**** TEXTE FOURNI
Apprentissages scolaires

Apprentissage de l’écriture

Ecrire permet d’exprimer la pensée au moyen d’un système conventionnel de symboles générés sur un support par des mouvements du système bras-main. C’est une activité quotidienne qui demande peu de ressources cognitives chez l'adulte parce que son fonctionnement est automatisé. En conséquence, nous oublions que c'est une activité complexe qui nécessite la maîtrise et la coordination d’habiletés diverses, cognitives, perceptives et motrices. Plusieurs niveaux d'étude de l'écriture, qui se distinguent par la taille des unités prises en compte, peuvent être considérés. Le tracé de lettres permet d'étudier les aspects perceptivo-moteurs mis en œuvre dans l'écriture, la production de mots permet l'étude des processus orthographiques, et la production de textes permet d’évaluer la manière dont un sujet va transcrire un message sous forme écrite. Apprendre à écrire consiste globalement à acquérir une représentation visuelle de la lettre, qui guide sa production, et une représentation motrice, spécifique à chaque lettre. Cette acquisition se fait lentement et pose de nombreuses difficultés aux jeunes enfants. Ainsi, plusieurs années d'apprentissage sont nécessaires pour qu'ils parviennent à une certaine maîtrise de cette habileté et la graphie de certaines lettres reste difficile à acquérir jusqu’en troisième année d’école élémentaire. L’enseignement de l’écriture fait partie des apprentissages fondamentaux de l’école élémentaire. Toutefois, dès l’école maternelle, l’enfant acquiert des compétences nécessaires à l’acte graphique, il est sensibilisé à l’écriture et apprend à écrire son prénom en lettres majuscules, scriptes et cursives, à copier quelques mots, à écrire sur une ligne puis progressivement entre deux lignes. Nous allons voir maintenant pourquoi il est important que les enfants apprennent à bien tracer les lettres (cf. Bara & Gentaz, sous presse).
********
**** DONNÉES BRUTES
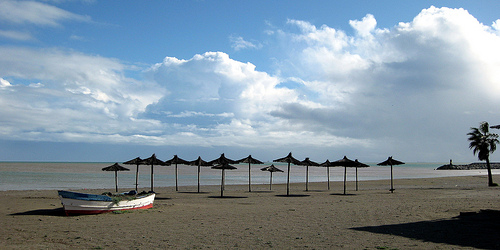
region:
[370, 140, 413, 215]
This is an umbrella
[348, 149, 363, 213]
This is an umbrella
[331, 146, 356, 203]
This is an umbrella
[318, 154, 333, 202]
This is an umbrella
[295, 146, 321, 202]
This is an umbrella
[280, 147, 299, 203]
This is an umbrella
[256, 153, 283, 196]
This is an umbrella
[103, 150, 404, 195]
Row of upright umbrellas on beach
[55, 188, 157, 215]
Small boat sitting on beach above water line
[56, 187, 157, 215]
Red, white, and blue boat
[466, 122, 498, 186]
Lone palm tree on sandy beach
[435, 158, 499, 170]
Rock headland with upright figure near tip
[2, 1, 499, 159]
Blue sky with many fluffy white clouds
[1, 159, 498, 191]
Expanse of iridescent ocean water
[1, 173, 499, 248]
Sandy gray beach with boat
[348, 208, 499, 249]
Shadow of structure outside of frame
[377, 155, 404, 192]
Single black-shaded umbrella on beach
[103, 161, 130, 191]
a black beach umbrella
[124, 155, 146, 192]
a black beach umbrella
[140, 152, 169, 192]
a black beach umbrella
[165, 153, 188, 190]
a black beach umbrella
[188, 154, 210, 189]
a black beach umbrella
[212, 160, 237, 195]
a black beach umbrella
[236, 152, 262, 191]
a black beach umbrella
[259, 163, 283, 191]
a black beach umbrella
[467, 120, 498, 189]
a large palm tree in distance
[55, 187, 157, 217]
a stranded blue white and red row boat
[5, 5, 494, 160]
blue sky with connected white clouds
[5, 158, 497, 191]
calm and flat gray ocean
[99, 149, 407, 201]
dark umbrellas standing in a row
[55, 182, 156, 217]
small red, white and blue boat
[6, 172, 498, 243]
flat brown sand with footprints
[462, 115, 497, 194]
palm tree growing in sand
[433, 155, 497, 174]
lighthouse on flat land jutting into ocean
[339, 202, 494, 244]
shadow pointing across the beach sand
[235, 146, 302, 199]
shorter umbrella in between two taller ones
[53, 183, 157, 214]
stripes painted across the rowboat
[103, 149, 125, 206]
LArge umbrella in the sand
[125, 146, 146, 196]
LArge umbrella in the sand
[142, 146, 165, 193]
LArge umbrella in the sand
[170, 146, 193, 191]
LArge umbrella in the sand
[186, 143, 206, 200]
LArge umbrella in the sand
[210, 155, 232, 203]
LArge umbrella in the sand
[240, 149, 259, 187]
LArge umbrella in the sand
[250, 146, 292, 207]
LArge umbrella in the sand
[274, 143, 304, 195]
LArge umbrella in the sand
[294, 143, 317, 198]
LArge umbrella in the sand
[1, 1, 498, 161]
Blue sky with big puffy white clouds.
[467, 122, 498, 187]
A palm tree.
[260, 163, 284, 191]
The smallest opened umbrella.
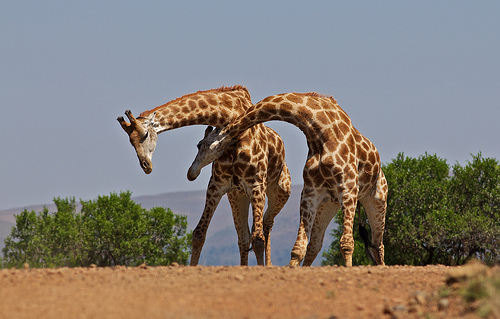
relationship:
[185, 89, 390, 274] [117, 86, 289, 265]
giraffe playing with giraffe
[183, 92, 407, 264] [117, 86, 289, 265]
giraffe playing with giraffe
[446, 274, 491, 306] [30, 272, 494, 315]
grass up in dirt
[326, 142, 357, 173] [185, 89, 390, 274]
spots are on giraffe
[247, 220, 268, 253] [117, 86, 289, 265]
knee on giraffe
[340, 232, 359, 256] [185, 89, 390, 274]
knee on giraffe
********
:: ÉNONCÉ DU PROBLÈME ::
Poursuivez le texte consacré à l'apprentissage de l'écriture en reprenant après sa dernière phrase.

:: RÉPONSE FINALE ::
De l’utilité d’apprendre à bien tracer les lettres

Ecriture et lecture

L’apprentissage du tracé de lettres est étroitement lié à l’apprentissage de la lecture. La lecture et l’écriture se développent en parallèle et s’influencent mutuellement. En effet, la lecture et l’écriture se fondent au début de l’apprentissage sur un ensemble de connaissances et de processus communs ou en très forte interaction, comme par exemple les connaissances du système alphabétique. Dès le début de l’apprentissage de l’écrit, les enfants pourraient se servir des représentations motrices des lettres pour construire leurs représentations visuelles. Ainsi, Naka (1998) montre, chez des enfants japonais de troisième et de cinquième années de primaire, que la mémorisation de lettres est meilleure lorsque les enfants les apprennent en les écrivant que lorsqu’ils les voient. Il montre également que c’est l’utilisation du geste moteur qui permet une meilleure mémorisation et non pas l’apprentissage du sens de production des traits. En effet, même lorsque les enfants écrivent les lettres dans le sens inverse ou produisent les traits dans un ordre aléatoire, ils les mémorisent mieux que s’ils les voient simplement. Dans le même sens, Longcamp et al. (2005) ont fait apprendre à des enfants de maternelle, âgés de 3 à 5 ans, 12 lettres majuscules, soit à partir d’exercices d’écriture manuscrite, soit à partir d’exercices d’écriture au clavier. Les enfants ont été évalués au moyen d’un test de reconnaissance de lettres, qui consistait à discriminer les lettres étudiées parmi des distracteurs de trois types ; des lettres en miroir, des lettres ayant la même orientation mais la mauvaise forme (parties enlevées), et des lettres ayant la mauvaise orientation et la mauvaise forme. Les résultats montrent que la reconnaissance des lettres est meilleure quand les enfants les ont appris en utilisant l’écriture manuscrite. Cette amélioration est due à une diminution des erreurs de perception des lettres en miroir. Les auteurs concluent que la perception visuelle des lettres est facilitée si on y associe la perception kinesthésique. Renforcer les liens entre ces deux compétences (perceptives et motrices) améliorerait la mémorisation des lettres et pourrait permettre de favoriser la compréhension du principe alphabétique chez les jeunes enfants. Les méthodes multisensorielles s’appuient sur l’existence d’un lien fort en l’écriture et la lecture et supposent que renforcer ce lien permettrait d’améliorer les compétences en lecture des enfants.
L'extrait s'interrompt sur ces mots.